• WORK REQUEST: Repeat the data below in full and exactly.

• DATASET CONTENT:
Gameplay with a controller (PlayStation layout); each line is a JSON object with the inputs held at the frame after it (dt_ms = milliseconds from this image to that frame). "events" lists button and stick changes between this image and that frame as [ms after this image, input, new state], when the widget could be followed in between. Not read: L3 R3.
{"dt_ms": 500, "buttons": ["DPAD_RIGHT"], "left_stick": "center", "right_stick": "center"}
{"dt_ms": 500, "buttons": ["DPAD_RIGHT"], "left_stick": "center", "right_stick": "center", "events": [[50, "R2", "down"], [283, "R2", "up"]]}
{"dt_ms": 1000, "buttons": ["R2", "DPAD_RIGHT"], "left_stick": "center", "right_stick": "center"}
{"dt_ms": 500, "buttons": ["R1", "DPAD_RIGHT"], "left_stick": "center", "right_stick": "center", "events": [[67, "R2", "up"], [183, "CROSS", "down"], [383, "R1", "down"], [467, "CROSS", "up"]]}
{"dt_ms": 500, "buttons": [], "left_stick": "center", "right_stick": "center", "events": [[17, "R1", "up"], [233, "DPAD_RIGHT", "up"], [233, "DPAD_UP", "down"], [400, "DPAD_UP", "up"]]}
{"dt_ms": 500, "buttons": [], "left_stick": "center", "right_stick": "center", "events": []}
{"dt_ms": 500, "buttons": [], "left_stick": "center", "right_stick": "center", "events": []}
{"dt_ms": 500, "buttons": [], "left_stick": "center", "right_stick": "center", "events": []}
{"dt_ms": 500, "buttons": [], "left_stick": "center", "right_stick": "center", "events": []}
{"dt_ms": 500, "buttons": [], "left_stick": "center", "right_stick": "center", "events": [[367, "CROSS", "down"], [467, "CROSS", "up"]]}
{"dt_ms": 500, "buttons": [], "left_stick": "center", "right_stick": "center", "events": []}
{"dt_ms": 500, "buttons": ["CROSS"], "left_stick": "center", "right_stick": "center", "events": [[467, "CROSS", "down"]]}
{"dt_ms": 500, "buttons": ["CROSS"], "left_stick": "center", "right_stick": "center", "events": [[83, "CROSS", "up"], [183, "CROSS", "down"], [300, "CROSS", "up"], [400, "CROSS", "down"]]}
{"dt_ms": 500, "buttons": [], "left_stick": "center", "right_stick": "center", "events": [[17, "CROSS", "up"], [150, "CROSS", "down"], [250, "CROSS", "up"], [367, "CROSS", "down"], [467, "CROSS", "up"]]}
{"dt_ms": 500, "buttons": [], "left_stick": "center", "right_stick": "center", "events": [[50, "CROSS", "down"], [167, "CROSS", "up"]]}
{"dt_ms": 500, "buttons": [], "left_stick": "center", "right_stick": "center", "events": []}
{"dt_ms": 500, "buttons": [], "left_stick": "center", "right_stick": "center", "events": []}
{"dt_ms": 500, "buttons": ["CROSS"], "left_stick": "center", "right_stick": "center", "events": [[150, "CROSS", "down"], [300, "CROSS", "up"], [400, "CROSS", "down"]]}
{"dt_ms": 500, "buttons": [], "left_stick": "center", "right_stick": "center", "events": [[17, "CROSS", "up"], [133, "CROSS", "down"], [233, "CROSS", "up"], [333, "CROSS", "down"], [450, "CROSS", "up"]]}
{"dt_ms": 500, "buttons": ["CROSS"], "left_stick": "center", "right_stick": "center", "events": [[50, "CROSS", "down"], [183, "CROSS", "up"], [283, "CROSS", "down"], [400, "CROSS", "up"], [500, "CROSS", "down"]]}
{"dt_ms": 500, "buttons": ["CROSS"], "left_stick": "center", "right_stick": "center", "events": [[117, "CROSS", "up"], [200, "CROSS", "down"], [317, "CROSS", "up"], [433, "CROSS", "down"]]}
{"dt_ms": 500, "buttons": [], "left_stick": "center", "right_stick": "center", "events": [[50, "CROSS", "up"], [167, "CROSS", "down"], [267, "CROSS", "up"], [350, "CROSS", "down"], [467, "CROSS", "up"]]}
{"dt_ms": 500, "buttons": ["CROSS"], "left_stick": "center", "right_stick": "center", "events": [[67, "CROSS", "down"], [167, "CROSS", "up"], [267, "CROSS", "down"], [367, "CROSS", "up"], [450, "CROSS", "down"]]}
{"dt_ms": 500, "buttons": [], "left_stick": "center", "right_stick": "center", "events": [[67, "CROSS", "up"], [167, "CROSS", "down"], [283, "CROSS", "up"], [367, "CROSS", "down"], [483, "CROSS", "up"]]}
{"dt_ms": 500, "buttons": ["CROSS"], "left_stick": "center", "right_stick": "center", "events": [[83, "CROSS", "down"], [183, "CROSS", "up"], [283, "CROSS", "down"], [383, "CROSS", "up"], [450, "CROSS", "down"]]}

• RESULT OF THE EXERCISE:
Gameplay with a controller (PlayStation layout); each line is a JSON object with the inputs held at the frame after it (dt_ms = milliseconds from this image to that frame). "events" lists button and stick changes between this image and that frame as [ms after this image, input, new state], when the widget could be followed in between. Not read: L3 R3.
{"dt_ms": 500, "buttons": ["DPAD_RIGHT"], "left_stick": "center", "right_stick": "center"}
{"dt_ms": 500, "buttons": ["DPAD_RIGHT"], "left_stick": "center", "right_stick": "center", "events": [[50, "R2", "down"], [283, "R2", "up"]]}
{"dt_ms": 1000, "buttons": ["R2", "DPAD_RIGHT"], "left_stick": "center", "right_stick": "center"}
{"dt_ms": 500, "buttons": ["R1", "DPAD_RIGHT"], "left_stick": "center", "right_stick": "center", "events": [[67, "R2", "up"], [183, "CROSS", "down"], [383, "R1", "down"], [467, "CROSS", "up"]]}
{"dt_ms": 500, "buttons": [], "left_stick": "center", "right_stick": "center", "events": [[17, "R1", "up"], [233, "DPAD_RIGHT", "up"], [233, "DPAD_UP", "down"], [400, "DPAD_UP", "up"]]}
{"dt_ms": 500, "buttons": [], "left_stick": "center", "right_stick": "center", "events": []}
{"dt_ms": 500, "buttons": [], "left_stick": "center", "right_stick": "center", "events": []}
{"dt_ms": 500, "buttons": [], "left_stick": "center", "right_stick": "center", "events": []}
{"dt_ms": 500, "buttons": [], "left_stick": "center", "right_stick": "center", "events": []}
{"dt_ms": 500, "buttons": [], "left_stick": "center", "right_stick": "center", "events": [[367, "CROSS", "down"], [467, "CROSS", "up"]]}
{"dt_ms": 500, "buttons": [], "left_stick": "center", "right_stick": "center", "events": []}
{"dt_ms": 500, "buttons": ["CROSS"], "left_stick": "center", "right_stick": "center", "events": [[467, "CROSS", "down"]]}
{"dt_ms": 500, "buttons": ["CROSS"], "left_stick": "center", "right_stick": "center", "events": [[83, "CROSS", "up"], [183, "CROSS", "down"], [300, "CROSS", "up"], [400, "CROSS", "down"]]}
{"dt_ms": 500, "buttons": [], "left_stick": "center", "right_stick": "center", "events": [[17, "CROSS", "up"], [150, "CROSS", "down"], [250, "CROSS", "up"], [367, "CROSS", "down"], [467, "CROSS", "up"]]}
{"dt_ms": 500, "buttons": [], "left_stick": "center", "right_stick": "center", "events": [[50, "CROSS", "down"], [167, "CROSS", "up"]]}
{"dt_ms": 500, "buttons": [], "left_stick": "center", "right_stick": "center", "events": []}
{"dt_ms": 500, "buttons": [], "left_stick": "center", "right_stick": "center", "events": []}
{"dt_ms": 500, "buttons": ["CROSS"], "left_stick": "center", "right_stick": "center", "events": [[150, "CROSS", "down"], [300, "CROSS", "up"], [400, "CROSS", "down"]]}
{"dt_ms": 500, "buttons": [], "left_stick": "center", "right_stick": "center", "events": [[17, "CROSS", "up"], [133, "CROSS", "down"], [233, "CROSS", "up"], [333, "CROSS", "down"], [450, "CROSS", "up"]]}
{"dt_ms": 500, "buttons": ["CROSS"], "left_stick": "center", "right_stick": "center", "events": [[50, "CROSS", "down"], [183, "CROSS", "up"], [283, "CROSS", "down"], [400, "CROSS", "up"], [500, "CROSS", "down"]]}
{"dt_ms": 500, "buttons": ["CROSS"], "left_stick": "center", "right_stick": "center", "events": [[117, "CROSS", "up"], [200, "CROSS", "down"], [317, "CROSS", "up"], [433, "CROSS", "down"]]}
{"dt_ms": 500, "buttons": [], "left_stick": "center", "right_stick": "center", "events": [[50, "CROSS", "up"], [167, "CROSS", "down"], [267, "CROSS", "up"], [350, "CROSS", "down"], [467, "CROSS", "up"]]}
{"dt_ms": 500, "buttons": ["CROSS"], "left_stick": "center", "right_stick": "center", "events": [[67, "CROSS", "down"], [167, "CROSS", "up"], [267, "CROSS", "down"], [367, "CROSS", "up"], [450, "CROSS", "down"]]}
{"dt_ms": 500, "buttons": [], "left_stick": "center", "right_stick": "center", "events": [[67, "CROSS", "up"], [167, "CROSS", "down"], [283, "CROSS", "up"], [367, "CROSS", "down"], [483, "CROSS", "up"]]}
{"dt_ms": 500, "buttons": ["CROSS"], "left_stick": "center", "right_stick": "center", "events": [[83, "CROSS", "down"], [183, "CROSS", "up"], [283, "CROSS", "down"], [383, "CROSS", "up"], [450, "CROSS", "down"]]}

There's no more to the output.